Prendre sur l'argent accumulé par les actionnaires pour garantir l'emploi et le salaire des travailleurs09/11/20012001Journal/medias/journalnumero/images/2001/11/une-1738.gif.445x577_q85_box-0%2C11%2C166%2C227_crop_detail.jpg

Editorial

Prendre sur l'argent accumulé par les actionnaires pour garantir l'emploi et le salaire des travailleurs

Le nombre de chômeurs a encore augmenté pour le cinquième mois consécutif. Mais comment n'en serait-il pas ainsi alors que les grandes entreprises multiplient les plans sociaux ? Alcatel, qui avait déjà annoncé la suppression de 23 000 emplois dans le monde, en ajoute 10 000. Dim menace de fermer deux de ses usines. Kodak laisse entendre qu'il procédera au licenciement de plusieurs milliers de personnes. Ces plans de licenciements collectifs s'ajoutent aux licenciements déjà effectués ou en route chez Moulinex, AOM-Air Liberté, Bull, Danone, Aventis, Alstom, Bata, à la fermeture de l'usine Philips du Mans et de deux usines Valéo à Vire et Cahors. Quant à ceux de Marks et Spencer, on leur a fait miroiter la reprise par les Galeries Lafayette. Mais, en occupant Exel, sous-traitant de Marks et Spencer, dans la région parisienne, ses travailleurs montrent que la promesse ne vaut pas pour les sous-traitants. Que vaut-elle d'ailleurs pour les autres ? Et ces plans sociaux ne tiennent pas compte des intérimaires dont on réduit brutalement le nombre, partout, même dans les entreprises d'automobile qui se vantent par ailleurs que leurs ventes marchent très bien.

Un nombre croissant de ces grandes entreprises évoquent la dégradation de la situation économique, et certaines ont même le culot d'évoquer les attentats du 11 septembre. Le mensonge est doublement grossier. D'abord parce que la plupart de ces plans de licenciements ont été annoncés, voire mis en place, avant septembre. Mais aussi et surtout parce que, même pendant le temps où le patronat et le gouvernement se vantaient de la bonne marche de l'économie, il y avait des plans de licenciements, y compris dans des entreprises qui faisaient du profit.

Mais, quand bien même l'économie serait en récession, est-ce aux travailleurs de payer les pots cassés ? Est-ce normal, est-ce acceptable que ceux qui n'ont en rien bénéficié de l'envolée des profits perdent aujourd'hui leurs salaires, leur unique source de revenu ? Depuis plus de dix ans, les profits des grandes entreprises n'ont pas cessé de croître. Ils ont été d'autant plus élevés que les salaires étaient bloqués, que les emplois stables étaient remplacés par des emplois précaires, plus mal payés, que la flexibilité des horaires s'ajoute aux cadences pour aggraver l'exploitation. Ces profits ont été encaissés par les propriétaires de ces entreprises, par leurs actionnaires. Leurs fortunes ont été doublées, triplées, pendant ces années et ont été accumulées en nouveaux paquets d'actions et en propriétés immobilières. Pourquoi ces gens-là ne pourraient-ils pas être rendus responsables des pertes de leurs entreprises, y compris sur leurs fortunes personnelles ?

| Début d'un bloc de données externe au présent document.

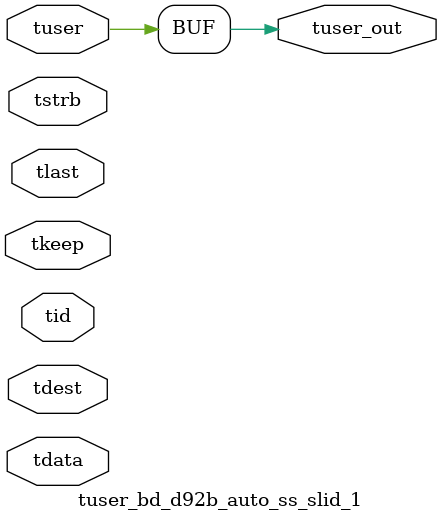
<source format=v>


`timescale 1ps/1ps

module tuser_bd_d92b_auto_ss_slid_1 #
(
parameter C_S_AXIS_TUSER_WIDTH = 1,
parameter C_S_AXIS_TDATA_WIDTH = 32,
parameter C_S_AXIS_TID_WIDTH   = 0,
parameter C_S_AXIS_TDEST_WIDTH = 0,
parameter C_M_AXIS_TUSER_WIDTH = 1
)
(
input  [(C_S_AXIS_TUSER_WIDTH == 0 ? 1 : C_S_AXIS_TUSER_WIDTH)-1:0     ] tuser,
input  [(C_S_AXIS_TDATA_WIDTH == 0 ? 1 : C_S_AXIS_TDATA_WIDTH)-1:0     ] tdata,
input  [(C_S_AXIS_TID_WIDTH   == 0 ? 1 : C_S_AXIS_TID_WIDTH)-1:0       ] tid,
input  [(C_S_AXIS_TDEST_WIDTH == 0 ? 1 : C_S_AXIS_TDEST_WIDTH)-1:0     ] tdest,
input  [(C_S_AXIS_TDATA_WIDTH/8)-1:0 ] tkeep,
input  [(C_S_AXIS_TDATA_WIDTH/8)-1:0 ] tstrb,
input                                                                    tlast,
output [C_M_AXIS_TUSER_WIDTH-1:0] tuser_out
);

assign tuser_out = {tuser[0:0]};

endmodule


</source>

Les lois actuelles protègent la propriété et les actionnaires et ignorent les travailleurs. Un actionnaire a le droit absolu de protéger son capital. Il peut le retirer d'une entreprise si celle-ci ne tient pas le coup dans la concurrence ou même seulement s'il rapporte moins là qu'ailleurs. Un travailleur n'a aucun moyen légal de protéger son emploi.

Le gouvernement se réfugie derrière les lois et lève des bras impuissants lorsqu'une entreprise ferme parce que ses actionnaires ont retiré leurs capitaux. S'il avait voulu, le gouvernement aurait pu changer ces lois injustes. Il en aurait eu le temps depuis qu'il est en place et qu'il a la majorité à l'Assemblée. Mais il ne l'a pas fait parce qu'il est au service des actionnaires, des propriétaires et des riches, et pas au service des travailleurs.

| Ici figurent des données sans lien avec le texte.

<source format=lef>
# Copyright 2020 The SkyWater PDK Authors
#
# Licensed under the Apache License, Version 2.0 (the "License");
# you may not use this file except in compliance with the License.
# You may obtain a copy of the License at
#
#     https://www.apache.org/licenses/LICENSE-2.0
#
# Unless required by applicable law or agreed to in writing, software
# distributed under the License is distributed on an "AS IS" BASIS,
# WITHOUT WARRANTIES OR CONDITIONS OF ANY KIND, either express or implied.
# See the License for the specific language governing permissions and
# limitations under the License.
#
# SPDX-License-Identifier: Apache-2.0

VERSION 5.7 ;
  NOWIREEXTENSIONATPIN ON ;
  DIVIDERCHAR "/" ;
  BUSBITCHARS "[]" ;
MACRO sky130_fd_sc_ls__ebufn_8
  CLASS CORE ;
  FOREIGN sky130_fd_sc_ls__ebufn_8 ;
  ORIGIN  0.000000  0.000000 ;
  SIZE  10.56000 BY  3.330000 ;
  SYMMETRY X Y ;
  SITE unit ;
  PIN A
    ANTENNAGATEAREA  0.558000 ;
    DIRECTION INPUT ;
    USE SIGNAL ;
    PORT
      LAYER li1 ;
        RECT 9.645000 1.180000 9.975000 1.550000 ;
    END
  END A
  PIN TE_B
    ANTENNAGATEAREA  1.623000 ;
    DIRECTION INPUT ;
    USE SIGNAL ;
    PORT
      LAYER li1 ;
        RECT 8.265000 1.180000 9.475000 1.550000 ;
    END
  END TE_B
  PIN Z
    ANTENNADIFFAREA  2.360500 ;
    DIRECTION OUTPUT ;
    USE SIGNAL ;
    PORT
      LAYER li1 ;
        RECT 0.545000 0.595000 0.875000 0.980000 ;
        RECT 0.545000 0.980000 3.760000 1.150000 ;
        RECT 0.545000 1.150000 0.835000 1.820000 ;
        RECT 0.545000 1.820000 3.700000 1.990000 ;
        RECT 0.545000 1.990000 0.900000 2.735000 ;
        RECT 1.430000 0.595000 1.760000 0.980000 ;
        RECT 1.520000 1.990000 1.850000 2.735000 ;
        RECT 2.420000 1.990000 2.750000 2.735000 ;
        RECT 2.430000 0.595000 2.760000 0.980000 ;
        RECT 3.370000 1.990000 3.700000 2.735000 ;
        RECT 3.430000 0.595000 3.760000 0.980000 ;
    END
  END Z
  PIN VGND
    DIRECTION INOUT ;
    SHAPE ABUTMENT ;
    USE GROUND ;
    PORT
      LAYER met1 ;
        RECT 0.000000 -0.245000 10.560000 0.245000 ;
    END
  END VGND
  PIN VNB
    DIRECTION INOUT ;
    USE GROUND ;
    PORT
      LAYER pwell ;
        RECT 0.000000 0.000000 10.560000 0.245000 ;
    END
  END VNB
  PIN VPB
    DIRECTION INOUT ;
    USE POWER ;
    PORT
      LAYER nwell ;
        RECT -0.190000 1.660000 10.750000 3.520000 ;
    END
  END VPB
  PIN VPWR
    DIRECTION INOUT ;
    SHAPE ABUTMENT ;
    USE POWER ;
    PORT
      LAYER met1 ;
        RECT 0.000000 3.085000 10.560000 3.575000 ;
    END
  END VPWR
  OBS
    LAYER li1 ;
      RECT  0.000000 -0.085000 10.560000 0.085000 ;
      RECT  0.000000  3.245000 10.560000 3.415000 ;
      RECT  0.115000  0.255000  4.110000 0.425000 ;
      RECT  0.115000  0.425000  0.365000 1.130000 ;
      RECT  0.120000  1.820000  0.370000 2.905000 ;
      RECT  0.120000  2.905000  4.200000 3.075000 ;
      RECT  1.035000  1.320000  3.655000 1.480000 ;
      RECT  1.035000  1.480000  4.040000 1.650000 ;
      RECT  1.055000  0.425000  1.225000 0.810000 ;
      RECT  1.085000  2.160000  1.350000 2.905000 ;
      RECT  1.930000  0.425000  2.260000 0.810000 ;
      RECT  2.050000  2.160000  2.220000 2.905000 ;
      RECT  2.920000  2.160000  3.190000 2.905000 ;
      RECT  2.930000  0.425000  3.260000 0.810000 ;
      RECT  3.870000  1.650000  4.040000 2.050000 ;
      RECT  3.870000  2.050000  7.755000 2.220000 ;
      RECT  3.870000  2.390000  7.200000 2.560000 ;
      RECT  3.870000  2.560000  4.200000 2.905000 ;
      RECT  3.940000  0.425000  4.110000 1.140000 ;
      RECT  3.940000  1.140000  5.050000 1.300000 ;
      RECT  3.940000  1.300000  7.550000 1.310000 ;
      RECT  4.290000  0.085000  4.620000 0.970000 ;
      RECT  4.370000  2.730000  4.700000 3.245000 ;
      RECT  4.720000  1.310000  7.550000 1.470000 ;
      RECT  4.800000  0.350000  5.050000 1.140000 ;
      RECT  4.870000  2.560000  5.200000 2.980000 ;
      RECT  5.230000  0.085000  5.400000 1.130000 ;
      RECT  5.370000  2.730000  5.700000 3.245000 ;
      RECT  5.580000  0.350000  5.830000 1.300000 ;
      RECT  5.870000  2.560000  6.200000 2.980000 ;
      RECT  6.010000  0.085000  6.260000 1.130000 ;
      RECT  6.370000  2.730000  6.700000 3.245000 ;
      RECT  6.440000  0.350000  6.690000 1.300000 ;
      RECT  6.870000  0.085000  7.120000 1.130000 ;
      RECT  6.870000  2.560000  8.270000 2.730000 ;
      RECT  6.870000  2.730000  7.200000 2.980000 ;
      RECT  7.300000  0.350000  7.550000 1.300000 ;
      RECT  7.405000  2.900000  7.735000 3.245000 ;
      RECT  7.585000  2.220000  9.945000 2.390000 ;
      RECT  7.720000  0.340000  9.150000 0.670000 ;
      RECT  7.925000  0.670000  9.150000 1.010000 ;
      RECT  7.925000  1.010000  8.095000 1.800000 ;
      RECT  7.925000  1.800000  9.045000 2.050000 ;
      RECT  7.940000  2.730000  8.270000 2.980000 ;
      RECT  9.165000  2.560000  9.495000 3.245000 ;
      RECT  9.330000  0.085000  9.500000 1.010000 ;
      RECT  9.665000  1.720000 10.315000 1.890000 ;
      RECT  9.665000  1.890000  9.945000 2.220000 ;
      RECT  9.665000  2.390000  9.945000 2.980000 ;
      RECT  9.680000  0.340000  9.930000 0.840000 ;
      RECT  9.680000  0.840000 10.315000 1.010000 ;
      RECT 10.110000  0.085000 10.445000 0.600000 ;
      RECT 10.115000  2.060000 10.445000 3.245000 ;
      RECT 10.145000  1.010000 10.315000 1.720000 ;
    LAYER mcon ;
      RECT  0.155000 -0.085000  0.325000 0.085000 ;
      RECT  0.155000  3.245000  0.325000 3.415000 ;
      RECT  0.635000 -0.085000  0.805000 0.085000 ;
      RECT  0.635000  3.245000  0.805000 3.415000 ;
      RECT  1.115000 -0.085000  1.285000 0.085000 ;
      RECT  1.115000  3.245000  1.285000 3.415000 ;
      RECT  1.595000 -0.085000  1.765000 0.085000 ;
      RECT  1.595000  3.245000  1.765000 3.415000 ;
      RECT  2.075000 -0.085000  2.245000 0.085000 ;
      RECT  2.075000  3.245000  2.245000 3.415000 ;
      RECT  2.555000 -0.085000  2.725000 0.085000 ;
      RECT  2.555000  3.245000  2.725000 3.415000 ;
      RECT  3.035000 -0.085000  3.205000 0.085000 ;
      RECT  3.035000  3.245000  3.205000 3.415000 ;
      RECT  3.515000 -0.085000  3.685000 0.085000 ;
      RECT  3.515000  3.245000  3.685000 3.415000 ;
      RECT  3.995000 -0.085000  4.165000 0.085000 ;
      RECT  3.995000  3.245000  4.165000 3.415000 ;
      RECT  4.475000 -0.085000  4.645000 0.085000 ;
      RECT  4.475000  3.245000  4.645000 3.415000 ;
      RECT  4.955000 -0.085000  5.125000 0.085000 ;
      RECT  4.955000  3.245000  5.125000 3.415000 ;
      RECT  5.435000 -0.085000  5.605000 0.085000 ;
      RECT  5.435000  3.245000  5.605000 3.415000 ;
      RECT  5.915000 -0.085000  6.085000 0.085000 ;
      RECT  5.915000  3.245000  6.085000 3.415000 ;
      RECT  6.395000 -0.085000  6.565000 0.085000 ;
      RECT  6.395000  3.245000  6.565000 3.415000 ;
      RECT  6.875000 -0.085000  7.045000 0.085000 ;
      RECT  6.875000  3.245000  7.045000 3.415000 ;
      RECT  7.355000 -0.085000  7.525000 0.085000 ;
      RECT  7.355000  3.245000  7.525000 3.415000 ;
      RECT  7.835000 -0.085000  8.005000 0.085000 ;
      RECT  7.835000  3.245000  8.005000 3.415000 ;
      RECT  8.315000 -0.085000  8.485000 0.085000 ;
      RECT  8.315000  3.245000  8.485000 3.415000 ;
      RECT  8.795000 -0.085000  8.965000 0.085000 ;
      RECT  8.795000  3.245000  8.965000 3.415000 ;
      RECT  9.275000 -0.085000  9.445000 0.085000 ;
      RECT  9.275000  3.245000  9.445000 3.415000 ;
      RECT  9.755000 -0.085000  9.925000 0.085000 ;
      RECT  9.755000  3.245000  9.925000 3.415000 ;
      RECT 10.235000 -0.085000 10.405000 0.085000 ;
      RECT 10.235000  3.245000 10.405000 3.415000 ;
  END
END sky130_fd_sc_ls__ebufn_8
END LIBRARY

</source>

Alors, ce qu'un gouvernement, même de gauche ne veut imposer au patronat et aux actionnaires, ce sera aux luttes collectives des travailleurs eux-mêmes de l'imposer. Ce n'est pas la première fois que la loi finit par reconnaître ce que le rapport des forces a réalisé. Il en a été ainsi pour les congés payés ou la limitation à 40 heures de l'horaire de travail légal en 1936. Il en a été ainsi pour la hausse du Smic en 1968. Il devra en être ainsi si nous voulons que la vie des travailleurs passe avant l'argent des actionnaires.